NEWS

Sempat Tak Dilirik, Kini Kakao Menjadi Andalan Desa Nglanggeran

Kakao jadi komoditas andalan di desa eksotis ini.

Sempat Tak Dilirik, Kini Kakao Menjadi Andalan Desa NglanggeranKebun kakao milik petani di kebunnya Desa Nglanggeran, Patuk, Gunungkidul, DI Yogyakarta, Kamis (2/5). (Eko Wahyudi/Fortune Indonesia)
06 May 2024

Fortune Recap

  • Seorang petani kakao, Heri, mengalami peningkatan pendapatan setelah harga jual kakao naik drastis.
  • Pasar ekspor kakao Desa Nglanggeran mengalami tren positif dengan peningkatan permintaan dari Swiss.
Follow Fortune Indonesia untuk mendapatkan informasi terkini. Klik untuk follow WhatsApp Channel & Google News

DI. Yogyakarta, FORTUNE - Desa Nglanggeran memiliki daya tarik khas. Dengan lahan hijau yang luas serta dikelilingi pegunungan karst yang menjulang, desa tersebut menawarkan pemandangan yang memesona siapa saja yang mengunjunginya. 

Berlokasi 25 kilometer di sebelah tenggara Kota Yogyakarta, Nglanggeran tidak hanya bermodal pemandangan alam yang menakjubkan, tetapi juga percaya diri komoditas unggulannya: Kakao.

Di sana, kebun-kebun kakao dapat ditemukan sejauh mata memandang. Keberadaannya melimpah karena komoditas tersebut merupakan sumber mata pencaharian utama bagi sebagian penduduknya. Kakao dari kawasan itu dikenal karena kualitasnya yang premium dan sangat dicari pasar internasional.

Seorang petani kakao di desa itu, yakni Heri, 29 telah merasakan manisnya membudidayakan kakao. Dari sisinya, kako telah memberikan pemasukan tambahan. Padahal, dulu pernah patah arang karena harga jual komoditas itu yang tidak seberapa.

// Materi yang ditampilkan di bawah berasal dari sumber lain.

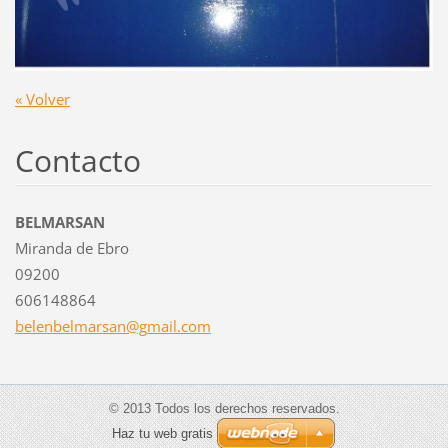
« Volver
Contacto
BELMARSAN
Miranda de Ebro
09200
606148864
belenbel
marsan@g
mail.com
© 2013 Todos los derechos reservados.
Haz tu web gratis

“Dulu kakao tidak dilirik karena harganya sangat murah sekali. Paling mahal hanya dihargai Rp10.000–15.000 per kilogram,” kata dia saat ditemui di kebunnya di Desa Nglanggeran, Patuk, Gunungkidul, DI Yogyakarta, Kamis (2/5).

Dia mengenang banyak warga masih malu untuk mengemban profesi sebagai buruh tani di kebun kakao. Sebab, komoditas ini tidak memberikan keuntungan yang cukup bagi para penggarapnya.

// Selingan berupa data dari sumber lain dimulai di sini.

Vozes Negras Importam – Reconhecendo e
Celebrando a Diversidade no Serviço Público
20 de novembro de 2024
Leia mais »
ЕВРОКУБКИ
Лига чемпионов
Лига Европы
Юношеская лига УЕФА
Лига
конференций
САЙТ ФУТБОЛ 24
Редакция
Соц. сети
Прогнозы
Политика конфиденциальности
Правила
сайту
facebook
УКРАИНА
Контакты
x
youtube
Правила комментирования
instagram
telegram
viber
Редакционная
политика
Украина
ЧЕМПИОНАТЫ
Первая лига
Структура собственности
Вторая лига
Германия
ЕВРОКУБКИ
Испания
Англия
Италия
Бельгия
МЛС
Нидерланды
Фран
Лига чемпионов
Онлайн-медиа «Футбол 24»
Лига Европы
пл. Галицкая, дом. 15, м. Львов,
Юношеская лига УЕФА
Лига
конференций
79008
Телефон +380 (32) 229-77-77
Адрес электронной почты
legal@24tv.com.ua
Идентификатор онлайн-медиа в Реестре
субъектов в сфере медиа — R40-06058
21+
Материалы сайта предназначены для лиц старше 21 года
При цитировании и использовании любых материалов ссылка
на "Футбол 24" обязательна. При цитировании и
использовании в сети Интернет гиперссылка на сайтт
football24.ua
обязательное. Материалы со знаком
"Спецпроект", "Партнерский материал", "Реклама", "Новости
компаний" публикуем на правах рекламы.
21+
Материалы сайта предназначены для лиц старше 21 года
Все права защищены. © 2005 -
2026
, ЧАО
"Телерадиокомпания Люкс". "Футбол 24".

Bahkan, dia sempat ingin membabat habis pohon kakao miliknya, dan menggantinya dengan pohon alpukat yang lebih punya nilai jual. Namun, niat itu diurungkan karena nilai ekonomi kakao berangsur membaik.

“Setelah mendapatkan manfaatnya [dengan harga jual yang tinggi], baru merasakan,” kata Heri. 

Terdongkraknya pamor kakao dalam beberapa tahun belakangan membuat Heri bungah. Kakao dari daerah mereka dicari banyak pebisnis dari luar negeri. Untuk kakao kering yang telah melalui proses fermentasi, harganya bisa mencapai Rp120.000 per kilogram.

Pada 2023, terjadi kelangkaan pada produksi kakao global. Namun, Desa Nglanggeran justru dapat berkah karena jadi beroleh peningkatan permintaan dari Swiss.